- _SELECTED TEXT_:

○ ○ ○

Note, however, that \( \int _\Omega ( {\text {grad}} \xi _h \cdot {D} _h + \xi _h \rho ) = 0 \) only says that \( {\text {div}} {D} _h = \rho \) holds in an “averaged” sense, since (unlike in the infinite-dimensional case) nonzero \( \xi _h \in V _h ^0 \) cannot be taken to have arbitrarily small support. We cannot even conclude that the constraint holds in the sense that \( \int _{ \partial K } {D} _h \cdot {\mathbf {n}} = \int _K \rho \), since the indicator function \( {\mathbf {1}} _K \) is discontinuous and therefore not an admissible test function. (Christiansen and Winther [20] give a compactness argument for why this weak form of the constraint “might be just as good” as the strong form, in the limit as \( h \rightarrow 0 \); see also Christiansen [19].) This motivates our proposed hybrid approach, based on domain decomposition, for which piecewise constants are admissible test functions.

Remark 4

The above method describes the evolution of \( A _h \in V _h ^1 \). Equivalently, one may evolve \( E _h \in V _h ^1 \) and \( B _h \in {\text {curl}} V _h ^1 \subset V _h ^2 \subset \mathring{ H } ( {\text {div}}; \Omega ) \) by augmenting (4) with \( {\dot{B}} _h = - {\text {curl}} E _h \). This is the original approach described by Nédélec [39], where \( V _h ^2 \) is given by face elements on \( {{\mathscr {T}}} _h \).

3 Domain Decomposition Preliminaries

In this section, we introduce an alternative variational formulation for Maxwell’s equations, based on domain decomposition. Specifically, we decompose the problem on \( \Omega \) into a collection of problems on \( K \in {{\mathscr {T}}} _h \), weakly enforcing internal continuity and external boundary conditions using Lagrange multipliers. This is similar in spirit to the standard approach to domain decomposition for Poisson’s equation, cf. Brezzi and Fortin [13]. We show that the Lagrange multipliers enforcing these conditions on A and \(\varphi \) correspond to the traces of H and D, respectively, and we show that the latter satisfies an appropriate version of the charge conservation constraint.

○ ○ ○

(Extracted page text data)
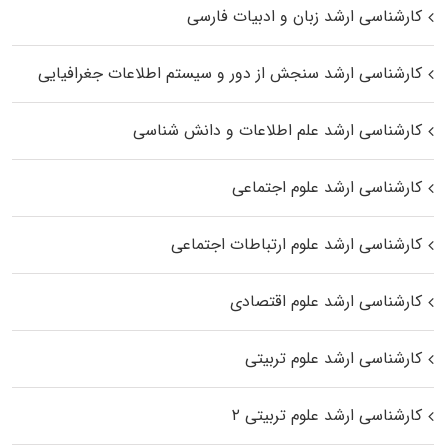
کارشناسی ارشد زبان و ادبیات فارسی
کارشناسی ارشد سنجش از دور و سیستم اطلاعات جغرافیایی
کارشناسی ارشد علم اطلاعات و دانش شناسی
کارشناسی ارشد علوم اجتماعی
کارشناسی ارشد علوم ارتباطات اجتماعی
کارشناسی ارشد علوم اقتصادی
کارشناسی ارشد علوم تربیتی
کارشناسی ارشد علوم تربیتی ۲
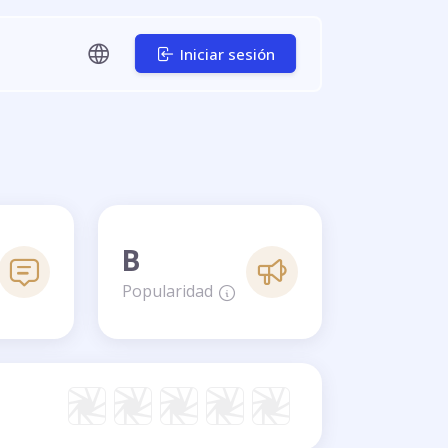
Iniciar sesión
B
Popularidad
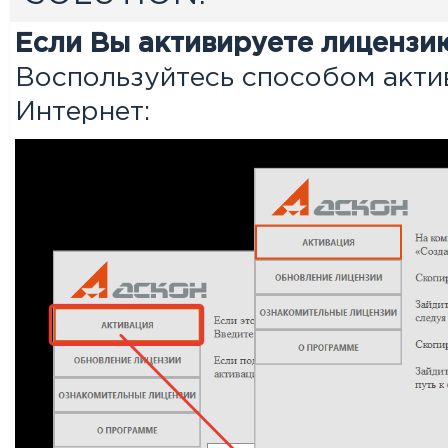
Если Вы активируете лицензию
Воспользуйтесь способом акти
Интернет:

○ ○ ○

- _YOUR OBJECTIVE_: Translate this sentence from the excerpt on Maxwell's equations into French: "In this section, we introduce an alternative variational formulation for Maxwell’s equations, based on domain decomposition."

- _OUTPUT OF THE EXERCISE_: Dans cette section, nous introduisons une formulation variationnelle alternative des équations de Maxwell, fondée sur la décomposition de domaine.